As mentioned in our paper, we have plans to leverage whole-genome next-generation sequencing to assign cell-type-specific miRNA signatures for non-small cell lung cancer. Furthermore, your suggestion regarding the utilization of panel 2 to assess overlap between different techniques is well-founded. In our ongoing research, we intend to explore the application of panel 2 to further validate our findings and evaluate the concordance between microarray and ddPCR techniques.

Additionally, we acknowledge the significance of considering miRNA stability and its potential impact on mRNA regulation. In our ongoing project, we are committed to addressing this specific aspect, exploring the implications of miRNA stability, and the normalization process within our analysis. To provide clarity and transparency, we have explicitly acknowledged these points in the revised manuscript, accompanied by detailed responses within the Discussion Section.

Reviewer 3 Report

If you analyze and compare test results for blood cells other than RBC, you may be able to draw a clearer conclusion.

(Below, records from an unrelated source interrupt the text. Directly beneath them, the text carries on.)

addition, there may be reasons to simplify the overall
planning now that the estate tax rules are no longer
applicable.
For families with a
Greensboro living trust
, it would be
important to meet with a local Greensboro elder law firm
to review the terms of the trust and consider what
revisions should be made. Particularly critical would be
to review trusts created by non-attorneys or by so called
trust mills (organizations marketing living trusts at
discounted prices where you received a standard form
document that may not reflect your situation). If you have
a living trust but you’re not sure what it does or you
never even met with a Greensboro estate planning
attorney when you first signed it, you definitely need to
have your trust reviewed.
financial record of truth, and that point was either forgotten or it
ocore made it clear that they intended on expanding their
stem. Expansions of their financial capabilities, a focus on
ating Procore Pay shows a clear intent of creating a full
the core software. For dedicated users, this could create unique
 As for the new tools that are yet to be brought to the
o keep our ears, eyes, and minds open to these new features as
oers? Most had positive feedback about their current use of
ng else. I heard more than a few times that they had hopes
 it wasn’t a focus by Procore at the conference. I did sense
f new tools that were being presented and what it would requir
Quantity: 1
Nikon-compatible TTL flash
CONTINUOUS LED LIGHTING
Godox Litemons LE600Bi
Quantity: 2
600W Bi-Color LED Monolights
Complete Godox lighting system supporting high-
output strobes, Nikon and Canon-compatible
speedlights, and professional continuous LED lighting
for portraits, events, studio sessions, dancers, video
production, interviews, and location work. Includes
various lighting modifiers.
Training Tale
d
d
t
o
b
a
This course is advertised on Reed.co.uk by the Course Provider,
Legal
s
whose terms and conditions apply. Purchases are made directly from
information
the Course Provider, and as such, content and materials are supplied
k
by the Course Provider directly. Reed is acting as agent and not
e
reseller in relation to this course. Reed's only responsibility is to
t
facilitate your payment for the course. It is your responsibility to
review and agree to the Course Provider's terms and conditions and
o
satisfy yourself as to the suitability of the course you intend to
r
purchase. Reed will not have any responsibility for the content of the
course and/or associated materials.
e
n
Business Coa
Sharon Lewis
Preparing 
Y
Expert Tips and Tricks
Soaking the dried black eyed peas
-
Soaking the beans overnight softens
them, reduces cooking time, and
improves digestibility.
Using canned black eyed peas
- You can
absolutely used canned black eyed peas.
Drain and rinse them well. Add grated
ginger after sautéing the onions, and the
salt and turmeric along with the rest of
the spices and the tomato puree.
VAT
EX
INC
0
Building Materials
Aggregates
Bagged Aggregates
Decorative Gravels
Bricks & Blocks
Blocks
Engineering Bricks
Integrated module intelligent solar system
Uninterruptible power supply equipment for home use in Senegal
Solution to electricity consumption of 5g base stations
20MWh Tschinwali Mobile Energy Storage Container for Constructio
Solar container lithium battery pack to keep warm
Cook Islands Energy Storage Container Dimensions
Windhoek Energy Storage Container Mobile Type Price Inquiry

If you analyze and compare test results for blood cells other than RBC, you may be able to draw a clearer conclusion.

Author Response

If you analyze and compare test results for blood cells other than RBC, you may be able to draw a clearer conclusion.

Response: In our present study, we have indeed explored and analyzed data from various blood cell types beyond RBCs. This includes the examination of miRNA profiles peripheral blood mononuclear cells (PBMCs) and neutrophils. Our analysis has revealed distinct miRNA signatures for each cell type, and we have observed significant differences between the patient and control cohorts. Notably, our study demonstrates for the first time that the integration of miRNAs from multiple cell sources results in superior diagnostic accuracy compared to relying solely on a single cell type.